- Brief: Reproduce every line of the data below word for word, leaving out the pictures.

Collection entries
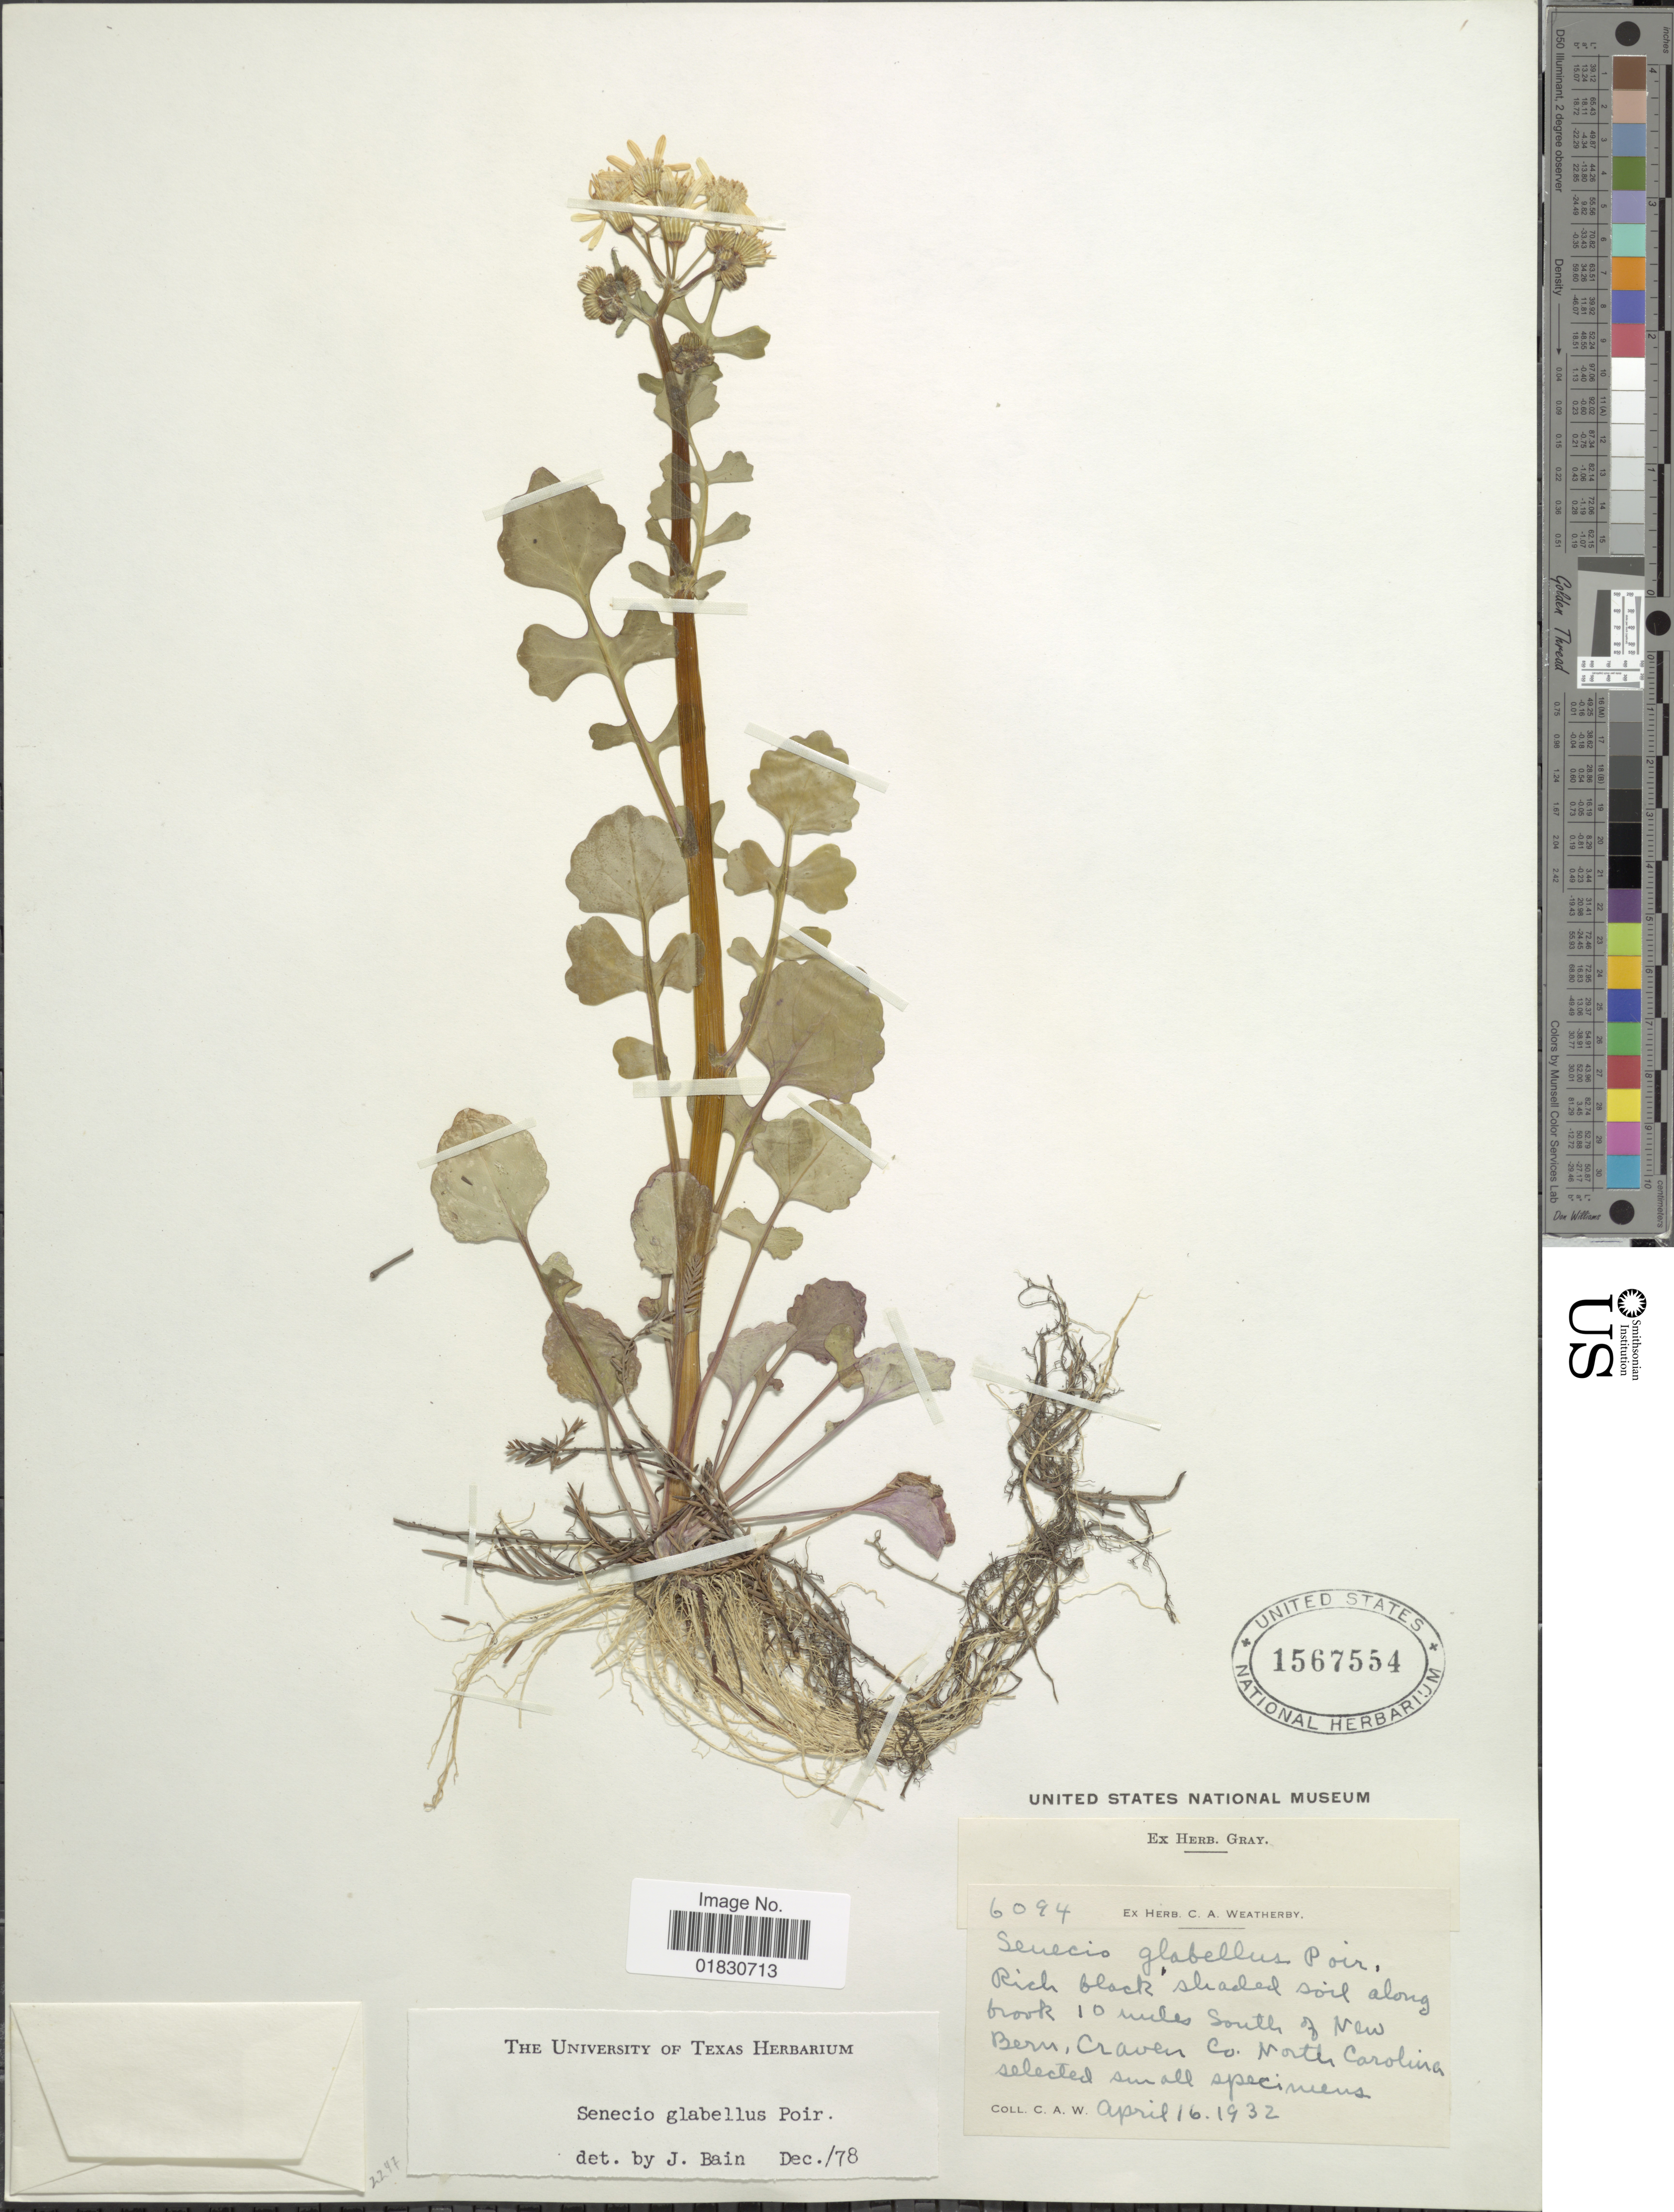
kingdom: Plantae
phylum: Tracheophyta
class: Magnoliopsida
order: Asterales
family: Asteraceae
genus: Packera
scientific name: Packera glabella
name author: (Poir.) C. Jeffrey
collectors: C. A. Weatherby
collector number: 6094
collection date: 1932-04-16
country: United States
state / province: North Carolina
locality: Along brook 10 miles South of New Bern, Craven Co., North Carolina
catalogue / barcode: US 1567554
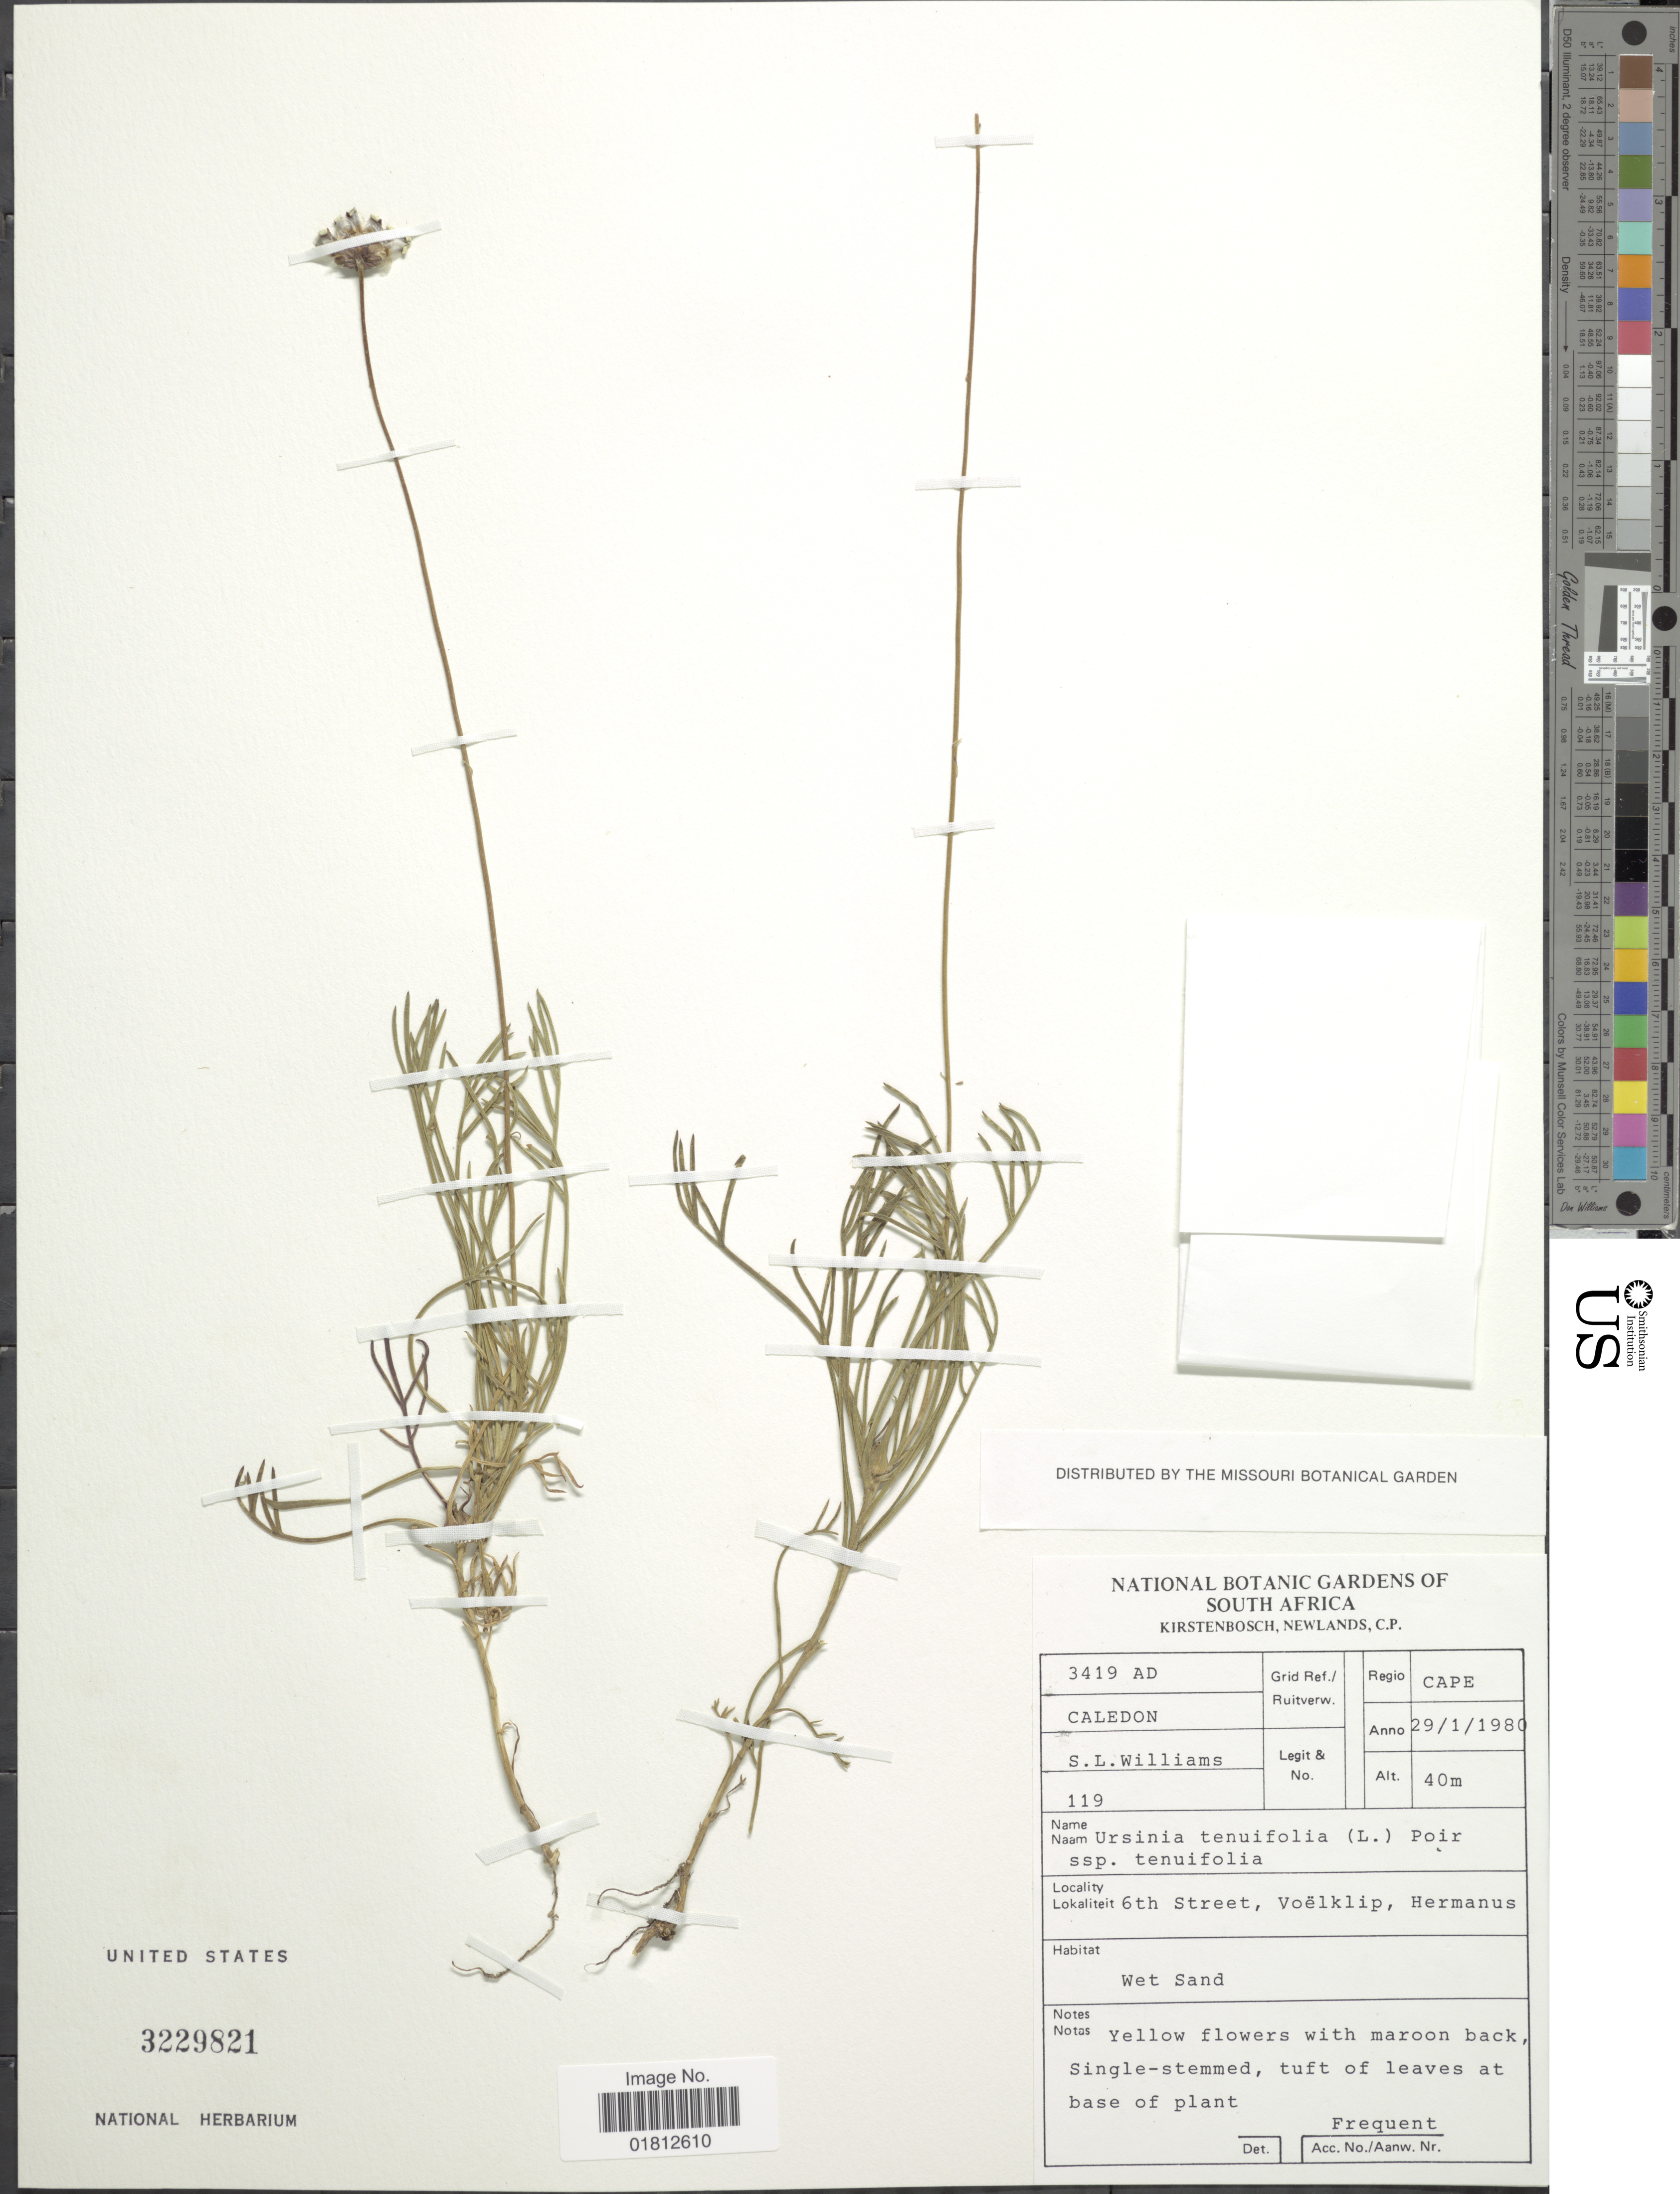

- Solution to the problem:
kingdom: Plantae
phylum: Tracheophyta
class: Magnoliopsida
order: Asterales
family: Asteraceae
genus: Packera
scientific name: Packera glabella
name author: (Poir.) C. Jeffrey
collectors: C. A. Weatherby
collector number: 6094
collection date: 1932-04-16
country: United States
state / province: North Carolina
locality: Along brook 10 miles South of New Bern, Craven Co., North Carolina
catalogue / barcode: US 1567554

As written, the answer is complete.